» **What is being asked**:
Every line containing "import" should be copied out. Go through the entries and find them.

(Collected data)

○ ○ ○

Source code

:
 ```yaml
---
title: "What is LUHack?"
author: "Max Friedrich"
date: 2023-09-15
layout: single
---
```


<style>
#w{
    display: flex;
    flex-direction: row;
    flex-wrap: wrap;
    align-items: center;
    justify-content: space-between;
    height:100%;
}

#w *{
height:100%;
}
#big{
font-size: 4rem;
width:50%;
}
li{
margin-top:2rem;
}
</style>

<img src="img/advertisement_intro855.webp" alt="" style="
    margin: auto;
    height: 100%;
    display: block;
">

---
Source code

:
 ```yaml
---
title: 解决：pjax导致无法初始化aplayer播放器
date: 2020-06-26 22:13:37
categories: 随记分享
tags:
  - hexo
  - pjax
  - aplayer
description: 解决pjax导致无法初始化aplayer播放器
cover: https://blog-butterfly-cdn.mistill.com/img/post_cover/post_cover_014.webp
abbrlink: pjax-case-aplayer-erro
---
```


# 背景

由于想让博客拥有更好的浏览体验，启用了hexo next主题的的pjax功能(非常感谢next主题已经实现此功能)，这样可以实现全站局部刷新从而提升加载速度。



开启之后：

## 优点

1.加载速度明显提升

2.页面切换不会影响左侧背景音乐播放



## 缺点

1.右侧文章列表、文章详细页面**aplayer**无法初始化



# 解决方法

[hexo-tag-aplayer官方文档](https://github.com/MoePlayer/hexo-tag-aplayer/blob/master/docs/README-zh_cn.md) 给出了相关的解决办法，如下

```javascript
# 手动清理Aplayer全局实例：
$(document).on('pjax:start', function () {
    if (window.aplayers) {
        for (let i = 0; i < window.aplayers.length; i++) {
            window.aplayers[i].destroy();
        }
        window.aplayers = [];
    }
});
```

○ ○ ○

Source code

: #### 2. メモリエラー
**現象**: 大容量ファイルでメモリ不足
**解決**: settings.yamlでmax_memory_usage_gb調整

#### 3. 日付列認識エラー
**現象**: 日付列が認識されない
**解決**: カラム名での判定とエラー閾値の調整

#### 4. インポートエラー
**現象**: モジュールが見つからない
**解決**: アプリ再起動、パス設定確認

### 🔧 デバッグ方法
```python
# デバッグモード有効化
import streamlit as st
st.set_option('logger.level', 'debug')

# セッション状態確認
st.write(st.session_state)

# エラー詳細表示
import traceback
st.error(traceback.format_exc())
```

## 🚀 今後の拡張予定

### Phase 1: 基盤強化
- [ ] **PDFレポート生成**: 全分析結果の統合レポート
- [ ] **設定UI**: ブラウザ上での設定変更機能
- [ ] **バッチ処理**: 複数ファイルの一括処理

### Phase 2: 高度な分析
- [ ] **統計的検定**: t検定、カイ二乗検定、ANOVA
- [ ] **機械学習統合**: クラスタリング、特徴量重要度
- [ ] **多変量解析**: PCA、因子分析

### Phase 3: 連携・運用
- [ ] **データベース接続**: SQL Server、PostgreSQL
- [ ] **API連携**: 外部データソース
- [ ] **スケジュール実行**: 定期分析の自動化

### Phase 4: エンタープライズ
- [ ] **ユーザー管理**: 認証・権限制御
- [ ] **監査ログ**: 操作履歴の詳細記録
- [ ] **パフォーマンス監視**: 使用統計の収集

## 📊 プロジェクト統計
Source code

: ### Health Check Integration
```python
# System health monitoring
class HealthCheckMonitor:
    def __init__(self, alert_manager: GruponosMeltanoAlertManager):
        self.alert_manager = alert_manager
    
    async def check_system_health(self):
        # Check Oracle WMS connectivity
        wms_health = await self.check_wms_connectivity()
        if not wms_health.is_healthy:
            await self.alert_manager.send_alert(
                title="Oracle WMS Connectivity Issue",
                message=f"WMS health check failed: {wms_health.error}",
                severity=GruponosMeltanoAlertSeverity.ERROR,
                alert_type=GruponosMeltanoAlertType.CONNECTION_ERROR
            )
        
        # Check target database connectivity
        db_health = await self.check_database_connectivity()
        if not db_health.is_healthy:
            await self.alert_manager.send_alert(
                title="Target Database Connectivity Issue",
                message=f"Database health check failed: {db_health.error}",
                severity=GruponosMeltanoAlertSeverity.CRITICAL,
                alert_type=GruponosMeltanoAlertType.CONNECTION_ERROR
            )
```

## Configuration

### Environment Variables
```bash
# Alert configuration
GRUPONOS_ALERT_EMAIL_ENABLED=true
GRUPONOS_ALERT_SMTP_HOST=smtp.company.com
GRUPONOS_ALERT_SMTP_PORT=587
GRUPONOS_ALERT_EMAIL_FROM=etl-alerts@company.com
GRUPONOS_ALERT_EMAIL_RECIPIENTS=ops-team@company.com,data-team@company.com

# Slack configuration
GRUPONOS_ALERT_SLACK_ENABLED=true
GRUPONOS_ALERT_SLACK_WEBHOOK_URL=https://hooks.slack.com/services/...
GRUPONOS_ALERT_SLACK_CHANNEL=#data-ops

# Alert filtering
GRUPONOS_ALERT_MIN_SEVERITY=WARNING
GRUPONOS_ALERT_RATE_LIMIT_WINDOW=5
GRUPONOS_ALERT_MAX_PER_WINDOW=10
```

○ ○ ○

» **Response area**:
import streamlit as st
import traceback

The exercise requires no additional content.